-Doktor ölüleri görüyorum.
-Ne zamandır görüyorsun ölüleri?
-Altı aydır. Başta çok takmıyordum ama korkuyorum artık.
-Ne diyorlar sana?
-Bi şey demiyorlar. Dedim ya ölü onlar.
-Seni korkutan ne o zaman? Sessiz sedasız bir köşede duruyorlarmış madem.
-Ölü olmaları.
-Tamam.
-Tamam derken doktor. Buraya kadarını ben de biliyordum ki zaten. Tamam ne?
-Hiç düşündün mü peki senin canlı olman da onları korkutuyor olabilir mi acaba? Ne de olsa hareket edebilen ve konuşan sensin.
-Eveeeet.
-Yani, biri puştluk yapacaksa, senin yapman daha büyük ihtimal.

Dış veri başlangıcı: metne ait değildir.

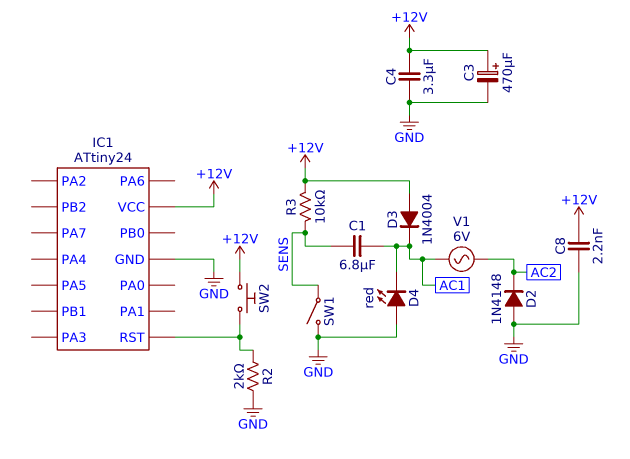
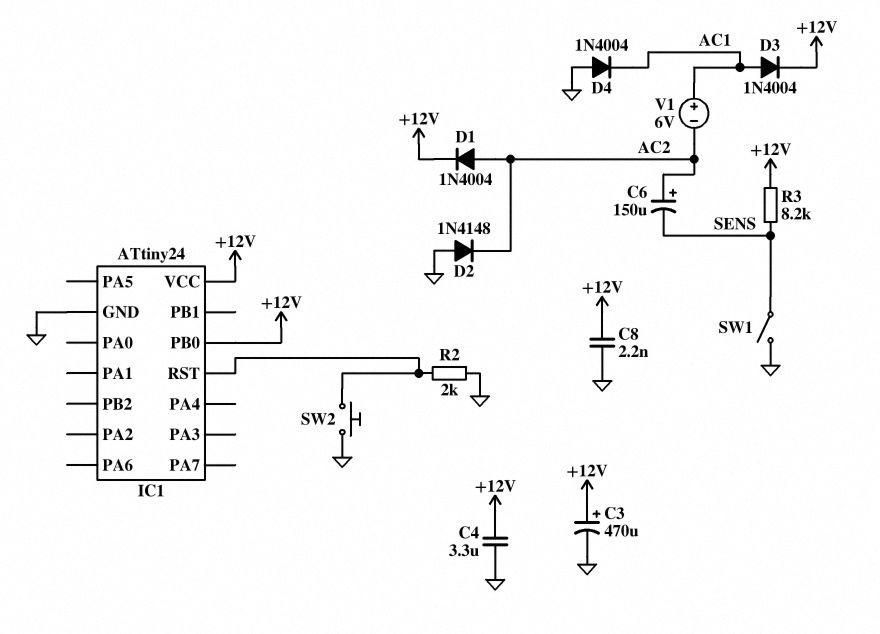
C1: 6.8uF (AC1, SENS) -> none
C6: none -> 150uF (plus AC2, minus SENS)
D1: none -> diode 1N4004 (A AC2, K +12V)
D3: diode 1N4004 (A +12V, K AC1) -> diode 1N4004 (A AC1, K +12V)
D4: LED red (A GND, K AC1) -> diode 1N4004 (A GND, K AC1)
IC1 pin PB0: none -> +12V
R3: 10k (+12V, SENS) -> 8.2k (+12V, SENS)
SW2: button (+12V, IC1/RST) -> button (GND, IC1/RST)
V1: AC 6V (AC1, AC2) -> 6V (plus AC1, minus AC2)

-Haklısınız galiba. Bir ölüyle empati kurmayalı çok oldu aslında.
-En son ne zaman bir ölüyle empati kurmuştun?
-Adam ölmeden biraz önce. Taşı kafasına yiyince canı nasıl yanar diye düşünmüştüm.
-Adam. Tanımıyorsun yani. ismini bilmediğine göre.
-Evet ama Arçibıld diyordum ben ona.
-Onun haberi var mıydı peki Arçibıld olduğundan.
-Taş başına çarpmadan, biraz önce, dikkat et Arçibıld diye bağırmıştım.
-Sonuç.
-Ona seslendiğimi anlamadı tabi, bana bakmak için dönünce alnının ortasına yedi taşı.
-Öldükten sonra?
-Hemen ölmesini beklemiyordum aslında, kocaman kafalı bir adamdı Rahmetli. Küçücük bir taş kocaman kafayı hemen öldürmez diye düşünmüştüm.
-Başka bir empati örneği daha ha! Bu kez taşa.
-Şimdi düşününce öyle galiba. Dedim ya, Arçibıld’ın kafası kocamandı. Taş ona çarptığında taşın da canı yanar mı diye endişelendiğimi hatırlıyorum.
-Neye karar verdin, yanar mıymış peki?
-Sanmıyorum. Vuran yumurta kırar hep. Kahvaltılarda yumurta tokuşturmaca oynadığımızda böyle oluyordu en azından. Çocukluk hatırası.
-Bir de çiğ olanlar.
-Efendim?
-Bir de çiğ olan yumurtalar kırar hep diyorum. Hatta vurup vurmaması önemli değil. Haşlanmış yumurta narin olur.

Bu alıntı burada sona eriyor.